La préretraite coûteuse mais incontournable

Il n’en reste pas moins que les préretaites se sont développées en France beaucoup plus vite que dans les autres pays industrialisés. Pour un tiers des Français, la période des 50-60 ans est devenue celle de la fin de vie professionnelle. D’ailleurs, au-delà de 56 ans, l’ANPE renonce à obliger les demandeurs d’emploi à chercher du travail. Un cadre âgé de plus de 50 ans qui a perdu son emploi a six fois moins de chances d’obtenir un poste qu’un jeune cadre de 35 ans.

QUELLE CARRIERE POUR LES QUINQUAS?

Or, l’explication de ces départs jugés précoces ne tient pas uniquement aux conditions particulières dont bénéficient certaines activités (Armée, Mines, SNCF, enseignement primaire, etc…). Paradoxalement, alors qu’en 1993 la durée des cotisations a été portée à 40 années, les entreprises ont avancé l’âge de la fin de vie professionnelle grâce aux mesures incitatives prises par les gouvernements successifs. Ces dernières ont beau changer de sigles, elles perdurent, elles coûtent de plus en plus cher à l’Etat et à l’Unedic et s’adaptent même aux plans sociaux ou aux mesures « maison » des entreprises.

Chez Alcatel par exemple, les plus de 53 ans peuvent choisir de gagner moins pendant deux à quatre ans pour partir au terme de cette période. Fillon voudrait-il supprimer toutes ces mesures en pleine déferlante de plans sociaux? « C’est l’explosion assurée » indiquent les spécialistes (lire ci-dessous). Les pouvoirs publics ont, en effet, trouvé avec la pré-retraite un moyen coûteux de préserver la paix sociale lors des restructurations d’entreprises, privées comme publiques.

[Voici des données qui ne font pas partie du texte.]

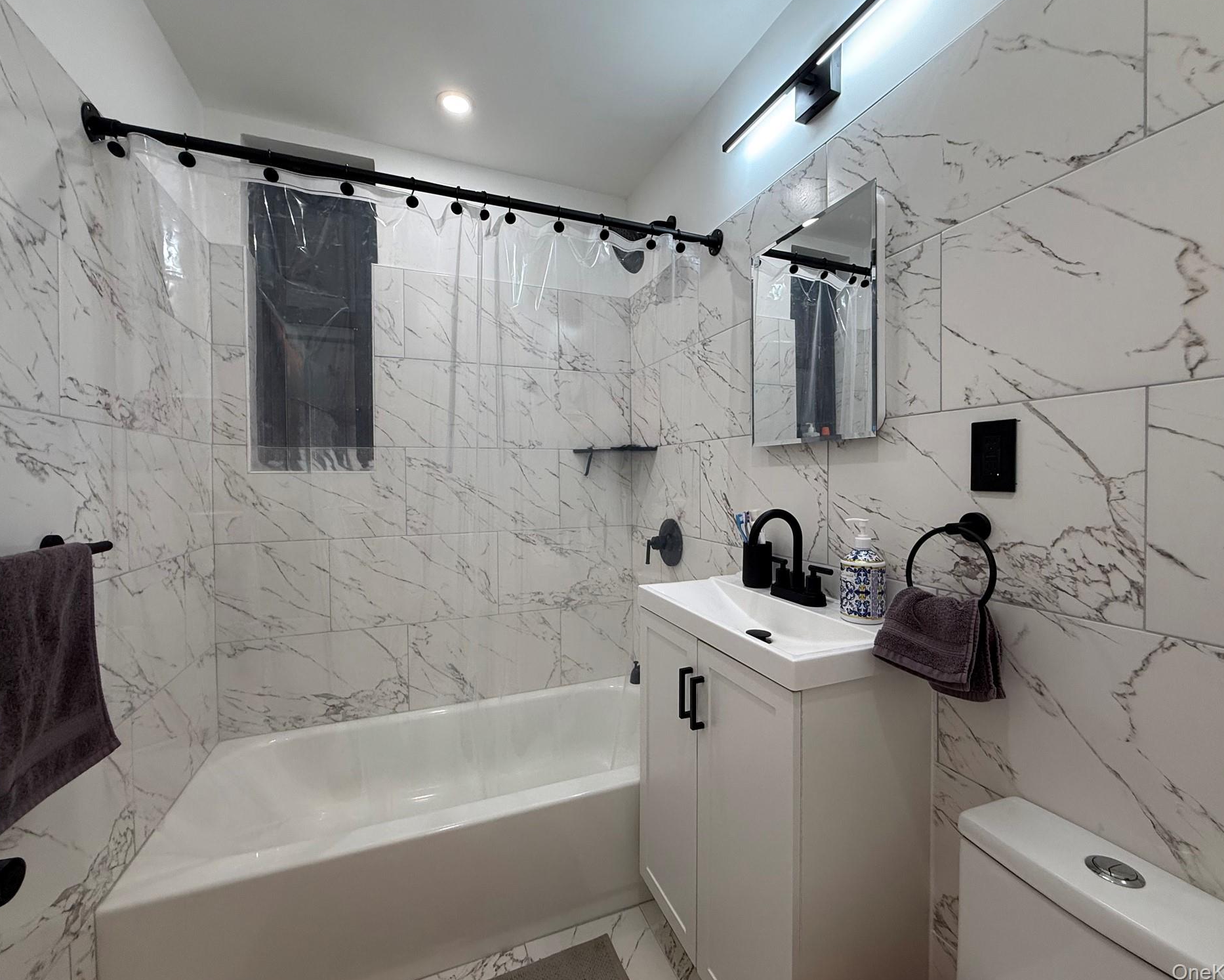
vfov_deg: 84.0
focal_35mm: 15
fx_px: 543
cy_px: 484
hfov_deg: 96.8
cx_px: 634
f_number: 2.2
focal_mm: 2.22
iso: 125
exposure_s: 1/120
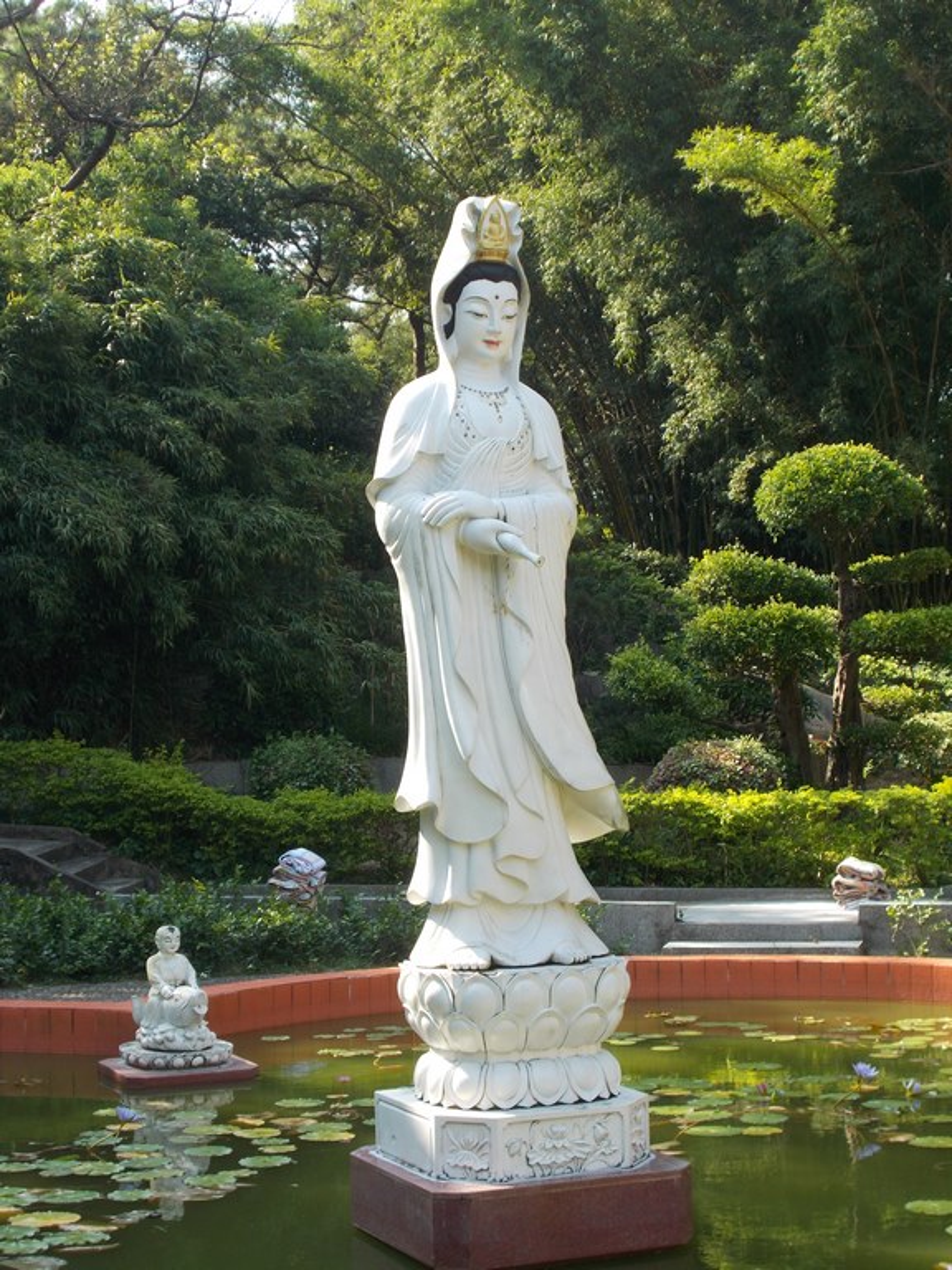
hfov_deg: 25.2
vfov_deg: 33.2
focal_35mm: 58
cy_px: 635
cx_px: 476
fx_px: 2127
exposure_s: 1/100
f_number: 4.9
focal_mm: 10.3
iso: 80
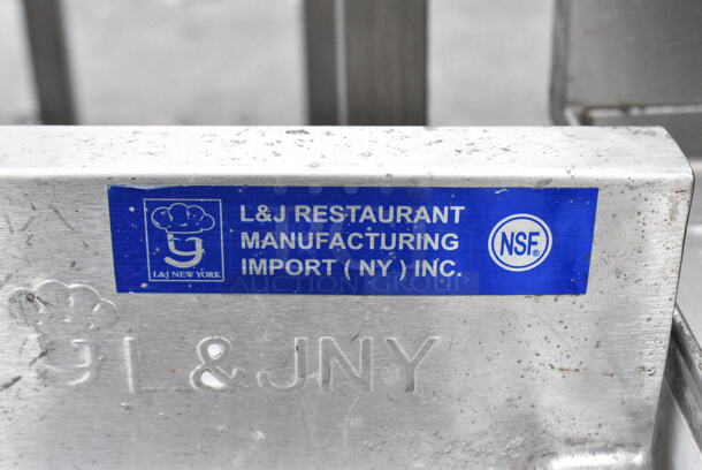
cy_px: 235
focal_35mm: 60
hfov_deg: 33.4
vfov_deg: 22.7
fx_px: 1171
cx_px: 351
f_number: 11
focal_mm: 40
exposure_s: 1/500
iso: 6400
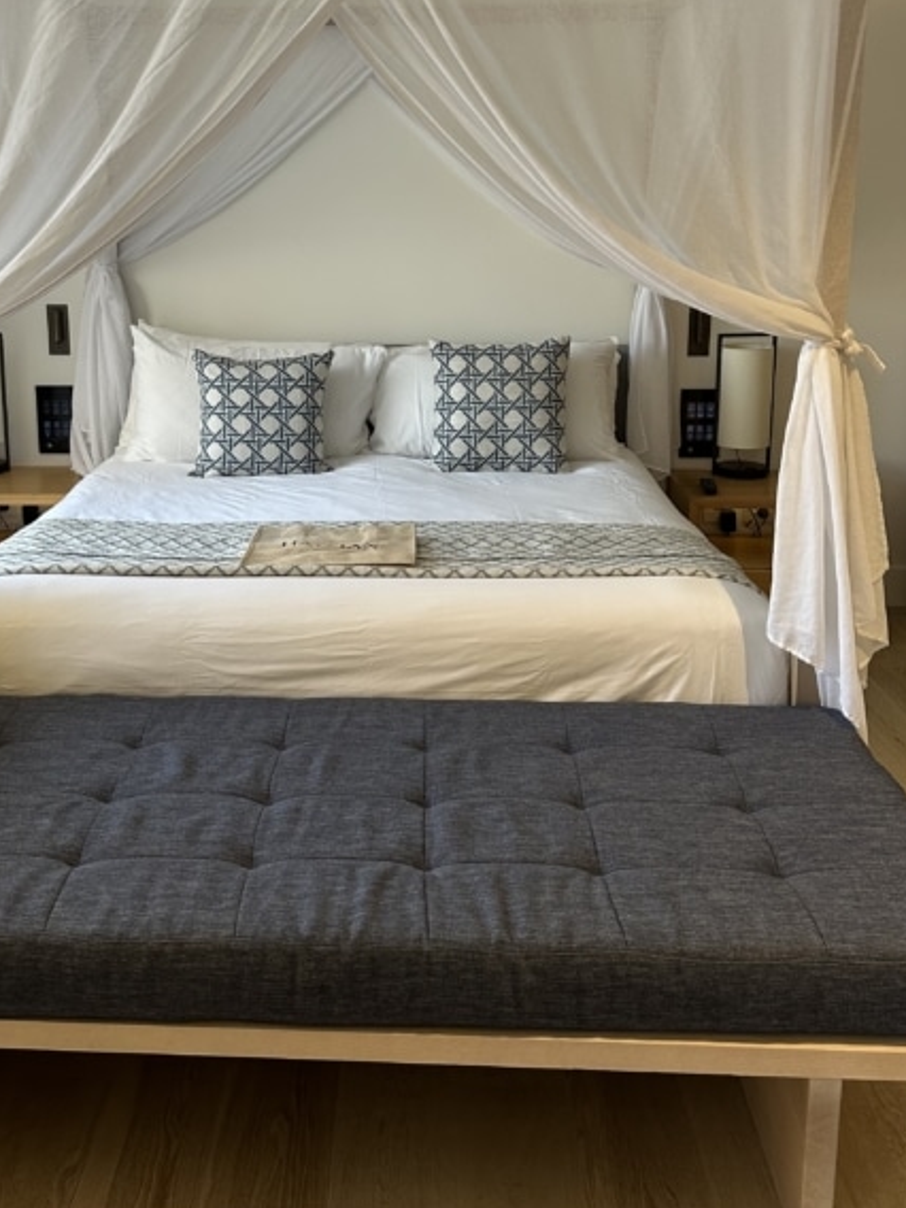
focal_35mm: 38
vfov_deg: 48.5
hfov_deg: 37.6
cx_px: 358
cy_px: 455
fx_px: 1326
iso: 160
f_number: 1.78
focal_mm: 6.86
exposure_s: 1/100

L’Etat a largement montré l’exemple: en 1985, les « métallos » de Lorraine partaient à 50 ans, à Carmaux certains mineurs ont cessé d’aller au charbon à 48 ans, à Toulouse en 2002, la SNPE propose des départs à 50 ans. Comment, dans ces conditions, refuser des dispositifs pour le privé? Pour les entreprises, la préretraite représente aussi une opportunité financière. Se séparer des salariés les plus âgés et les remplacer par de l’intérim ou des contrats à durée déterminée diminue les coûts de production.

Enfin, dans des secteurs aussi variés que les concessions automobile, le tourisme, les loisirs (20 % des clients de Disneyland-Paris sont des 55-70 ans), le pré-retraité est devenu un client indispensable.

Toujours critiquées, jamais supprimées, les préretraites ont démontré qu’elles étaient incontournables et appréciées par tout le monde. A commencer par les bénéficiaires: selon l’observatoire des retraites, 79 % sont très satisfaits. François Fillon devra mécontenter beaucoup de monde s’il veut supprimer ce nouveau paradoxe franco-français.